Auszug:
= = = = =

2. Im April 2003 erstattete die Bundesanstalt für Finanzdienstleistungsaufsicht Anzeige bei der Staatsanwaltschaft wegen Kurs- und Marktpreismanipulationen gegen den Beschwerdeführer und sechs weitere Personen. Vorausgegangen waren zwei anonyme Anzeigen sowie eine Mitteilung der D… AG, in denen im Wesentlichen der gleiche Vorwurf über Kursmanipulationen der I…-Aktien erhoben wurde.

In diesem Zusammenhang wurde ein mit „Streng vertraulich” überschriebenes Protokoll eines „Kick-off-Meeting” der Beschuldigten sowie die ebenfalls anonyme Beschreibung des „Projekt I… 2000” vorgelegt. Daraus ging hervor, dass die I… AG entgegen der „Ad-hoc-Mitteilung” vom 15. August 2000 ihr Planziel im 2. Quartal 2000 nicht erreicht hatte. Deshalb hätten die Beschuldigten am 19. September 2000 Maßnahmen besprochen, um den Kurs der I…-Aktien zu manipulieren, diese auch in den folgenden Quartalen zu stützen und sie sodann zu einem höchstmöglichen Preis zu verkaufen. Dazu hätten durch – im Einzelnen näher dargelegte – Manipulationen die Umsatzzahlen den verkündeten Prognosen und angeblich getätigten Umsätzen angepasst werden sollen.

= = = = =

Gegebene Zeilen:

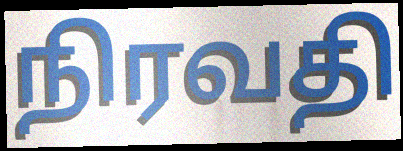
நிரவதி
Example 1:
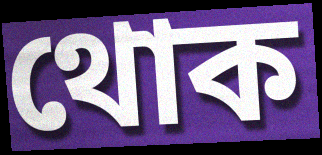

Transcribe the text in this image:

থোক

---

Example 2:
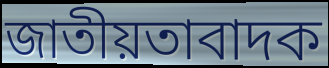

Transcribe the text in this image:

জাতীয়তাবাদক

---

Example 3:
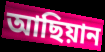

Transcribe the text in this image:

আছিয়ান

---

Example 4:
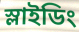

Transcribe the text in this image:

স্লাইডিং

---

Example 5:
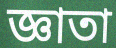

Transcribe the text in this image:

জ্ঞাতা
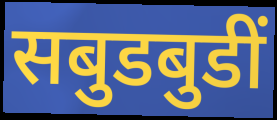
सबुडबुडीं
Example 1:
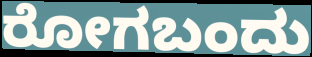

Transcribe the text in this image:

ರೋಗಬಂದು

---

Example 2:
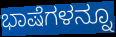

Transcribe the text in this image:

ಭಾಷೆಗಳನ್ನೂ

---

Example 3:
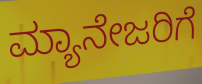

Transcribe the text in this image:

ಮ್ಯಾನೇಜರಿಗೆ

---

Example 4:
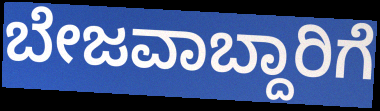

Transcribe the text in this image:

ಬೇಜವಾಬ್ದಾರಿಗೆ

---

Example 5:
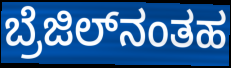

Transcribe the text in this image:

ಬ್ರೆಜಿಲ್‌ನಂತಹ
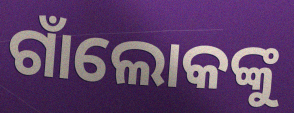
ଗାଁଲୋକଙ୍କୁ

= = = = =

Aufgabe A: Schreib aus dem Auszug den Teil zwischen „In diesem Zusammenhang“ und „angepasst werden sollen.“ ab, beide Stellen eingeschlossen.
Aufgabe B: Schreib den Auszug über die angezeigten Kursmanipulationen dort weiter, wo er aufhört.
Die Zeilen spielen hierfür keine Rolle.

Lösung A:
In diesem Zusammenhang wurde ein mit „Streng vertraulich” überschriebenes Protokoll eines „Kick-off-Meeting” der Beschuldigten sowie die ebenfalls anonyme Beschreibung des „Projekt I… 2000” vorgelegt. Daraus ging hervor, dass die I… AG entgegen der „Ad-hoc-Mitteilung” vom 15. August 2000 ihr Planziel im 2. Quartal 2000 nicht erreicht hatte. Deshalb hätten die Beschuldigten am 19. September 2000 Maßnahmen besprochen, um den Kurs der I…-Aktien zu manipulieren, diese auch in den folgenden Quartalen zu stützen und sie sodann zu einem höchstmöglichen Preis zu verkaufen. Dazu hätten durch – im Einzelnen näher dargelegte – Manipulationen die Umsatzzahlen den verkündeten Prognosen und angeblich getätigten Umsätzen angepasst werden sollen.

Lösung B:
3. Auf Antrag der Staatsanwaltschaft erließ das Amtsgericht eine Reihe von Durchsuchungsbeschlüssen. Den Antrag auf Erlass eines Haftbefehls sowie des dinglichen Arrests in das Vermögen der Beschuldigten lehnte die Ermittlungsrichterin hingegen am 2. Juni 2003 ab. Die bestehende Verdachtslage rechtfertige diese gravierenden Maßnahmen nicht. Hinsichtlich der beantragten Arreste bestünde wegen ihrer enormen Höhe die Gefahr von irreparablen Folgen. Derart einschneidende Maßnahmen erforderten in Ausprägung des Verhältnismäßigkeitsgrundsatzes einen erheblich gesteigerten Verdachtsgrad, der nicht gegeben sei. Die Beweislage beruhe bisher nur auf – grundsätzlich unverwertbaren – anonymen Anzeigen, unbeglaubigter und daher hinsichtlich ihrer Echtheit nicht überprüfbarer Kopien sowie Meldungen aus dem Internet, deren Richtigkeit nicht anhand objektiver Kriterien überprüft werden könne. Ferner sei hinsichtlich des Vorwurfs der Kursmanipulation nicht mit hinreichender Sicherheit nachgewiesen, dass den angeblich vorgetäuschten Geschäften tatsächlich keine Lieferungen oder Leistungen der I… AG zugrunde gelegen hätten. Hinsichtlich des Vorwurfs des Betrugs zu Lasten der E… plc. fehle es an konkreten Angaben über die dem Verkauf zugrunde liegenden Verhandlungen und etwaigen getroffenen Zusicherungen. Zeugenvernehmungen seien nicht erfolgt, eine Abschrift des Kaufvertrags liege nicht vor. Es fehle an einer Darlegung, ob überhaupt ein verantwortlich Handelnder auf Seiten der E… plc. getäuscht worden sei und welche Personen bei den Verhandlungen beteiligt gewesen seien.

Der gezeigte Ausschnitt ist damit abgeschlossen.